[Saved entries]
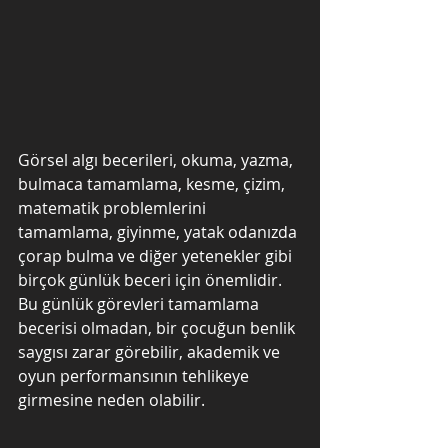
Görsel algı becerileri, okuma, yazma, 
bulmaca tamamlama, kesme, çizim, 
matematik problemlerini 
tamamlama, giyinme, yatak odanızda 
çorap bulma ve diğer yetenekler gibi 
birçok günlük beceri için önemlidir. 
Bu günlük görevleri tamamlama 
becerisi olmadan, bir çocuğun benlik 
saygısı zarar görebilir, akademik ve 
oyun performansının tehlikeye 
girmesine neden olabilir.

## JOB
The pictures stay out; copy the rest of the data word for word.

## RESPONSE BELOW
Görsel algı becerileri, okuma, yazma, 
bulmaca tamamlama, kesme, çizim, 
matematik problemlerini 
tamamlama, giyinme, yatak odanızda 
çorap bulma ve diğer yetenekler gibi 
birçok günlük beceri için önemlidir. 
Bu günlük görevleri tamamlama 
becerisi olmadan, bir çocuğun benlik 
saygısı zarar görebilir, akademik ve 
oyun performansının tehlikeye 
girmesine neden olabilir.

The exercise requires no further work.